**Passage for review:**
= Tiger team =

Team of specialists

A tiger team is a team of specialists assembled to work on a specific goal, or to solve a particular problem.

== Origin of the term ==
A 1964 paper entitled Program Management in Design and Development used the term tiger teams and defined it as "a team of undomesticated and uninhibited technical specialists, selected for their experience, energy, and imagination, and assigned to track down relentlessly every possible source of failure in a spacecraft subsystem or simulation". Walter C. Williams gave this definition in response to the question "How best can advancements in reliability/maintainability state-of-the-art be attained and used with compressed schedules?" Williams was an engineer at the Manned Spacecraft Center and part of the Edwards Air Force Base National Advisory Committee for Aeronautics.

The paper consists of anecdotes and answers to questions from a panel on improving issues in program management concerning testing and quality assurance in aerospace vehicle development and production. The panel consisted of Williams, Col. J. R. Dempsey of General Dynamics, Lt. Gen. W. A. Davis from the Ballistic Systems Division, Norton Air Force Base, A. S. Crossfield from North American Aviation.

==Examples==
- A tiger team was crucial to the Apollo 13 crewed lunar mission in 1970. During the mission, part of the Apollo 13 Service Module malfunctioned and exploded. A team of specialists led by NASA Flight and Mission Operations Director Gene Kranz was formed to address the resulting problems and bring the astronauts back to Earth safely. Kranz and the members of his "White Team", later designated the "Tiger Team", received the Presidential Medal of Freedom for their efforts in the Apollo 13 mission.
- In security work, a tiger team is a group that tests an organization's ability to protect its assets by attempting to defeat its physical or information security. In this context, the tiger team is often a permanent team as security is typically an ongoing priority. For example, one implementation of an information security tiger team approach divides the team into two co-operating groups: one for vulnerability research, which finds and researches the technical aspects of a vulnerability, and one for vulnerability management, which manages communication and feedback between the team and the organization, as well as ensuring each discovered vulnerability is tracked throughout its life-cycle and ultimately resolved.
- An initiative involving tiger teams was implemented by the United States Department of Energy (DOE) under then-Secretary James D. Watkins. From 1989 through 1992 the DOE formed tiger teams to assess 35 DOE facilities for compliance with environment, safety, and health requirements. Beginning in October 1991 smaller tiger teams were formed to perform more detailed follow-up assessments to focus on the most pressing issues.
- The NASA Engineering and Safety Center (NESC) puts together "tiger teams" of engineers and scientists from multiple NASA centers to assist solving complex problems when requested by a project or program.
- In March 2025, National Security Advisor Mike Waltz mentioned the term in the leaked Signal chat regarding an anticipated strike against the Houthis.

**Task 1:** List everyone the tiger team article names as a member of the panel behind the 1964 paper.
**Task 2:** According to the tiger team article, how many DOE facilities did the Department of Energy's tiger teams assess from 1989 through 1992?
None of the items need to be consulted.

**Supplied material:**
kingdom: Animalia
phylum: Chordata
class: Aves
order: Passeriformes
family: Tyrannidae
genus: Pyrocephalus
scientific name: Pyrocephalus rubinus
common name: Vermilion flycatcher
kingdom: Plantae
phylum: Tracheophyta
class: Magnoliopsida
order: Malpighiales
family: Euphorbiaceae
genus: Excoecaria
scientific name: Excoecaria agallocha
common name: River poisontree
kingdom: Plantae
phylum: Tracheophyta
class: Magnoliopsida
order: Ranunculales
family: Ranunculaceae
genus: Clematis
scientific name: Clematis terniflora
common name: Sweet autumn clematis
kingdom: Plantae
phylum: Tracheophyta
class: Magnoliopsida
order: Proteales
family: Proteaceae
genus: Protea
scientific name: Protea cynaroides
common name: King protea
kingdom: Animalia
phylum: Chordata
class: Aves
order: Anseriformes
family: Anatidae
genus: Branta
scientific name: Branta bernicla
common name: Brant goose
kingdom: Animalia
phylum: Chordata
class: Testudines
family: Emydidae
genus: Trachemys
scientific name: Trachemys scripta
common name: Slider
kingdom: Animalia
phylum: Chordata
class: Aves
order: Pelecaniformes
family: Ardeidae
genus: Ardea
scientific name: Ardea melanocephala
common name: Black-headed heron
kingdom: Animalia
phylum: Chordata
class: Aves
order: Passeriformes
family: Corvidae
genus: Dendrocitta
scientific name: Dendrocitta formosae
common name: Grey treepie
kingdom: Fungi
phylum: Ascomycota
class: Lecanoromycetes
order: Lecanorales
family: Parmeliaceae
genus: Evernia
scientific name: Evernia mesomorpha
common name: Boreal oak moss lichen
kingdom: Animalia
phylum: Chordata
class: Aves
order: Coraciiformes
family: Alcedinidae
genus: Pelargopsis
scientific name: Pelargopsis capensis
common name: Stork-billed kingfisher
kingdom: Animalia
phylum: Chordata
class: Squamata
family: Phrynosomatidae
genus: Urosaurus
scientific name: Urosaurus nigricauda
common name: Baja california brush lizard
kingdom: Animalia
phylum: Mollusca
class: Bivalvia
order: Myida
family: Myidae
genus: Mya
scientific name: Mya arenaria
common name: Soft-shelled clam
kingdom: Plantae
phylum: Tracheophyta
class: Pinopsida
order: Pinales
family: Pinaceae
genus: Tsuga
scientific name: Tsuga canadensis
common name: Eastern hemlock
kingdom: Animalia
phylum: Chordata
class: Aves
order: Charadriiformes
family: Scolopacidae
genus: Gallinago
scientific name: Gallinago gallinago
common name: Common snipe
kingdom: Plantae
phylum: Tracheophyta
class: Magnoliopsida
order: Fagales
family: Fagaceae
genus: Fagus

**Response area 1:** Walter C. Williams; Col. J. R. Dempsey of General Dynamics; Lt. Gen. W. A. Davis from the Ballistic Systems Division, Norton Air Force Base; A. S. Crossfield from North American Aviation

**Response area 2:** 35 facilities